The world is currently in the midst of an exporters' crisis. The stagnation in global consumption levels and decline of commodity prices have led to increased instability and insecurity in countries heavily dependent on exports.

The origins of the exporters’ crisis lie in the economic recessions that the United States and Europe experienced due to the 2008 financial crash. These countries were major consumers of Chinese goods, notably low-cost manufactured products.
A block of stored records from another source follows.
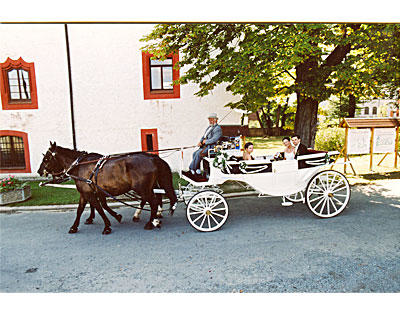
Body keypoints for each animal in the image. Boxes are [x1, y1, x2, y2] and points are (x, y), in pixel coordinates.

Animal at [38, 142, 177, 233]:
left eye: (46, 158)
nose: (39, 171)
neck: (80, 165)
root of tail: (153, 157)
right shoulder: (89, 192)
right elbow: (82, 209)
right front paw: (74, 226)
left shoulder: (89, 193)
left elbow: (99, 208)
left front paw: (106, 226)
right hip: (149, 187)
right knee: (155, 199)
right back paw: (153, 218)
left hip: (142, 188)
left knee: (153, 202)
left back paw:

Lost revenue slowed China's economy, leading to lower Chinese demand for commodities and goods. This caused commodity prices to fall and global exports to decline.

The Most Vulnerable Countries

The map below shows the 16 most vulnerable countries.

 

 

They can be divided into four categories: heavyweights, critical periphery, Pacific countries, and African countries. The four heavyweight countries—China, Russia, Saudi Arabia, and Germany—are regional powers and have large enough economies to create ripple effects in other nations’ economies.

The critical periphery includes Azerbaijan, Kazakhstan, Turkmenistan, Mongolia, and Nigeria. The fates of these countries matter due to their relationships with major powers. In each case, instability and economic collapse could trigger a new crisis or worsen existing ones for nearby regional powers.

A group of countries around the Pacific—Chile, Taiwan, Australia, and South Korea—has been highly exposed to the exporters’ crisis but has yet to see the full impact. In the African countries that are most exposed—South Africa, Zambia, and Angola—the crisis could serve as a catalyst for regime change after decades of consistent rule.

They Can’t Do Anything but Hope

Exporters depend on importers to help them out of economic hardship. Prospects for recovery remain bleak because importers are not buying enough goods to offset the effects of the crisis.

Another solution is that exporters could increase domestic demand. However, doing this is very difficult. Thus, export-dependent countries will stay in crisis for as long as the global economy remains lethargic.